Franz Schalk (27 May 1863 – 3 September 1931) was an Austrian conductor. From 1918 to 1929 he was director of the Vienna State Opera, a post he held jointly with Richard Strauss from 1919 to 1924. He was later involved in the establishment of the Salzburg Festival.

==Life and career==
Born in Vienna, he studied under composer Anton Bruckner. From 1900, he was first kapellmeister of the Vienna Court Opera (Hofoper). Between 1904 and 1921, he was head of the Gesellschaft der Musikfreunde in Vienna. In 1918 he became director of the Vienna State Opera (Staatsoper, successor to the Hofoper), but from 1919 shared the directorship with Richard Strauss, with the well-known composer considered "blatantly (though unofficially) the 'greater equal' of the pair" (despite Schalk's recorded renditions of the Beethoven and Schubert 8th Symphonies virtually as distinguished as Strauss' versions of the last three Mozart symphonies, Beethoven's 5th & 7th, and some of the best-known German overtures). Tensions resulting from unclear division of responsibility between the two men eventually led to Strauss's resignation.

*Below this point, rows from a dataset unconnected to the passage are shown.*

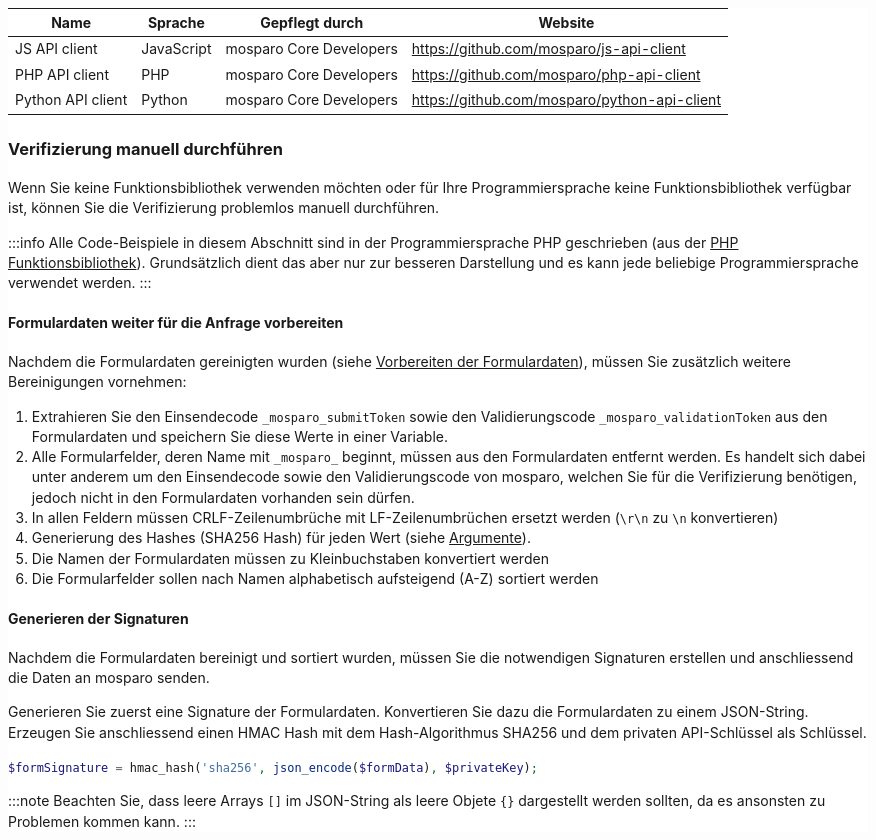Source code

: | Name              | Sprache    | Gepflegt durch          | Website                                      |
|-------------------|------------|-------------------------|----------------------------------------------|
| JS API client     | JavaScript | mosparo Core Developers | https://github.com/mosparo/js-api-client     |
| PHP API client    | PHP        | mosparo Core Developers | https://github.com/mosparo/php-api-client    |
| Python API client | Python     | mosparo Core Developers | https://github.com/mosparo/python-api-client |

### Verifizierung manuell durchführen

Wenn Sie keine Funktionsbibliothek verwenden möchten oder für Ihre Programmiersprache keine Funktionsbibliothek verfügbar ist, können Sie die Verifizierung problemlos manuell durchführen.

:::info
Alle Code-Beispiele in diesem Abschnitt sind in der Programmiersprache PHP geschrieben (aus der [PHP Funktionsbibliothek](https://github.com/mosparo/php-api-client/)). Grundsätzlich dient das aber nur zur besseren Darstellung und es kann jede beliebige Programmiersprache verwendet werden.
:::

#### Formulardaten weiter für die Anfrage vorbereiten 

Nachdem die Formulardaten gereinigten wurden (siehe [Vorbereiten der Formulardaten](#vorbereiten-der-formulardaten)), müssen Sie zusätzlich weitere Bereinigungen vornehmen:

1. Extrahieren Sie den Einsendecode `_mosparo_submitToken` sowie den Validierungscode `_mosparo_validationToken` aus den Formulardaten und speichern Sie diese Werte in einer Variable.
2. Alle Formularfelder, deren Name mit `_mosparo_` beginnt, müssen aus den Formulardaten entfernt werden. Es handelt sich dabei unter anderem um den Einsendecode sowie den Validierungscode von mosparo, welchen Sie für die Verifizierung benötigen, jedoch nicht in den Formulardaten vorhanden sein dürfen.
3. In allen Feldern müssen CRLF-Zeilenumbrüche mit LF-Zeilenumbrüchen ersetzt werden (`\r\n` zu `\n` konvertieren)
4. Generierung des Hashes (SHA256 Hash) für jeden Wert (siehe [Argumente](../api/verification/#argumente)).
5. Die Namen der Formulardaten müssen zu Kleinbuchstaben konvertiert werden
6. Die Formularfelder sollen nach Namen alphabetisch aufsteigend (A-Z) sortiert werden

#### Generieren der Signaturen

Nachdem die Formulardaten bereinigt und sortiert wurden, müssen Sie die notwendigen Signaturen erstellen und anschliessend die Daten an mosparo senden.

Generieren Sie zuerst eine Signature der Formulardaten. Konvertieren Sie dazu die Formulardaten zu einem JSON-String. Erzeugen Sie anschliessend einen HMAC Hash mit dem Hash-Algorithmus SHA256 und dem privaten API-Schlüssel als Schlüssel.

```php
$formSignature = hmac_hash('sha256', json_encode($formData), $privateKey);
```

:::note
Beachten Sie, dass leere Arrays `[]` im JSON-String als leere Objete `{}` dargestellt werden sollten, da es ansonsten zu Problemen kommen kann. 
:::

Schalk's most famous quote is "Every theatre is an insane asylum, but an opera theatre is the ward for the incurables."

Today, he is best known for his association with Anton Bruckner. He gave the premiere of Bruckner's Symphony No. 5 in 1894, but with numerous cuts and alterations thought by most authorities to have been made without Bruckner's approval. (The composer was too ill to attend the premiere.) Schalk's version of the Fifth Symphony was the one chosen for first publication, and was the only version heard by audiences for almost forty years. While many critics have attacked him for his alterations of the original versions of many of Bruckner's most important symphonies, others credit him for popularizing great works which might otherwise have remained unknown. Present-day conductor Leon Botstein is a prominent advocate of Schalk's versions of Bruckner's music, as was Hans Knappertsbusch.

Schalk was also involved in the early publication of Mahler's Symphony No. 10. Schalk gave the premiere of Richard Strauss's opera Die Frau ohne Schatten in 1919.

He died in 1931, aged 68. Some of his work as a conductor has been preserved and is available on CD. Schalk's elder brother Joseph was also a prominent conductor and musician.